Paying the Price for Free Music

A few months back, in an attempt to raise the general awareness of a new breed of computer infestation, we wrote an article on spyware. At the time we noted that many popular file sharing applications come with a hidden payload, stealth applications called spyware. Recent events bring this practice back into the lime light.

Noted industry security pundit Steve Gibson describes spyware as "any software which employs a user's Internet connection in the background (the so-called "backchannel") without their knowledge or explicit permission." Most notably, these purposes include displaying not-so-random pop-up banner ads while you surf the Internet, monitoring your behavior online and reporting this information back to centralized servers, and even making you a part of larger network of users whose spare computing power and hard drive space can be harnessed and resold to other companies.

It is this latter practice that recently cast a dark shadow on the popular Napster replacement, KaZaA. In the past month, it was revealed that Internet users installing KaZaA's file sharing application were unwittingly installing another application by Brilliant Digital Entertainment.

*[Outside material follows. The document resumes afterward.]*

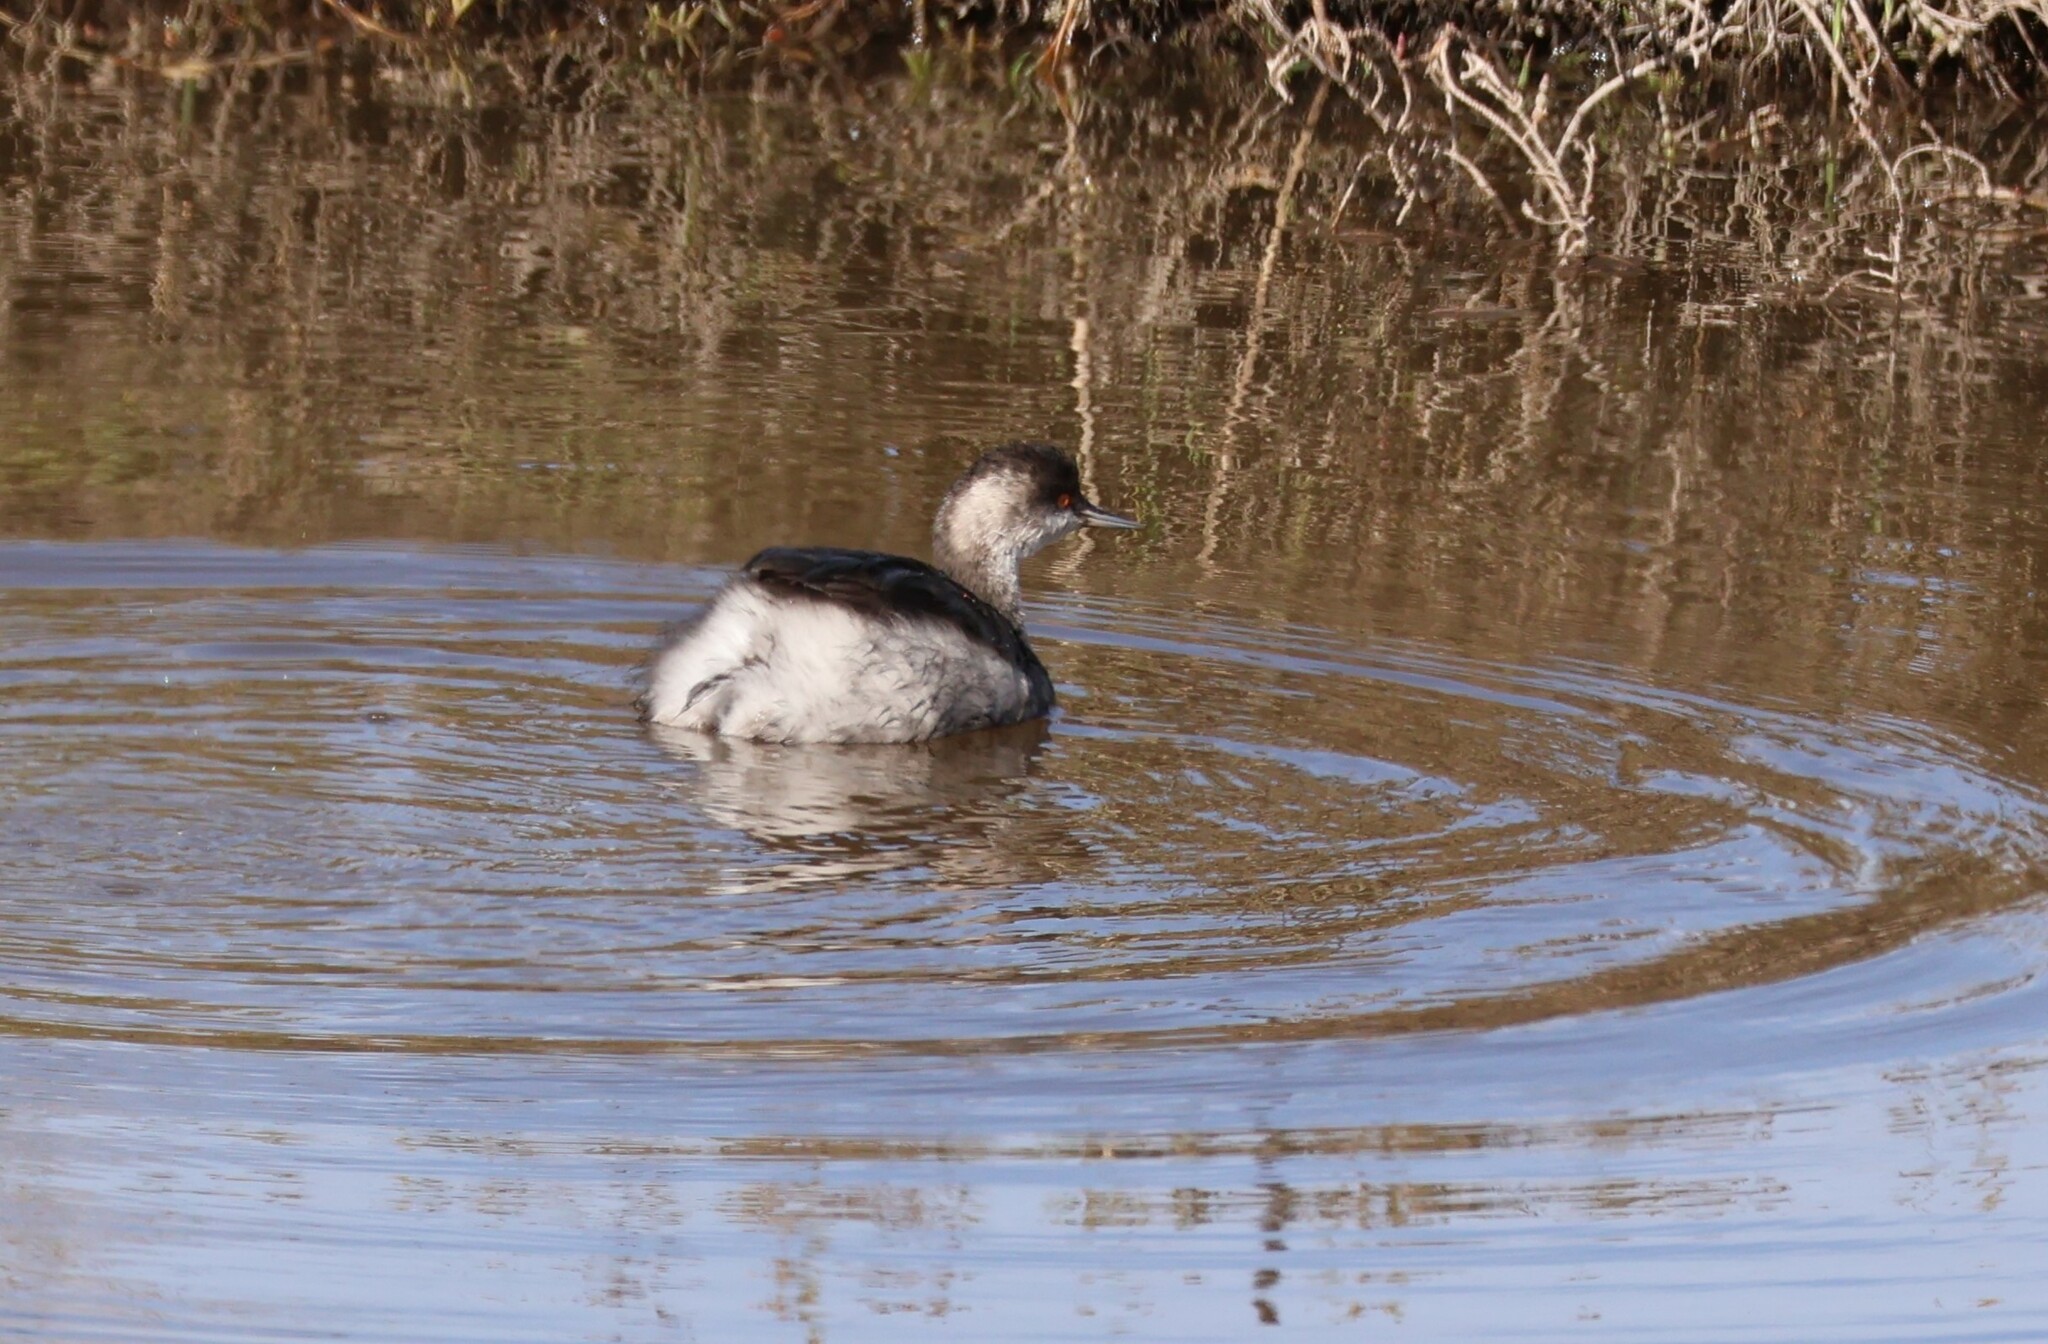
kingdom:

As this CNET article notes, KaZaZ gave Brilliant Digital access to millions of computers. They intended to use these for the purpose of hosting and distributing other companies' content, in effect, using your computer's resources and your Internet connection to serve ads and music. They also discuss using your spare computer power to perform complicated business tasks.

This is by far the lowest of the low when it comes to the spyware included in popular applications. However, these applications have numerous other hidden costs resulting from spyware. Spyware, in general, tends to be poorly written software. Why? Who knows? Perhaps it is because the effort seems to be focussed on hiding the application rather than developing a real product. Or, maybe it is because many of these applications attempt to integrate themselves into core parts of the operating system so that they can better track our movements online.

Whatever the case, we see one computer after the next come in the door with problems that can be directly attributed to spyware applications, including slow Internet connections, frequent disconnects, system hangs on shut down, slow computers, out of resources errors, etc. The effect of spyware is detrimental and, often, it is not easily fixed. The result: mounting computer repair bills.

The number one culprit is file sharing applications. And--lets be honest here--we're talking about software which allow users to swap music. A post-Napster plethora of these applications has sprung up. Most can be used for free. Why? Because when you click the "I Agree" button on the EULA screen, you consent to let them install all these other goodies.

So, who are we talking about? Who are the biggest offenders. Here's a short list compiled in a few minutes of Internet surfing. It includes the name of the application and some of the spyware each application is known to install.


KaZaA LimeWire Grokster Audiogalaxy iMesh: Conducent/Timesink WinMX SongSpy

As noted in the previous article, there are applications which you can download and install for free which will eliminate spyware. However, in most cases, this breaks the software that installs the spyware as well. In addition, many of the spyware applications are being programmed to break the spyware remover applications. So, though you can remove the spyware yourself, it is not for the faint at heart, which takes us back to computer repair bills. So, I ask, what is the price of free music? It certainly isn't free.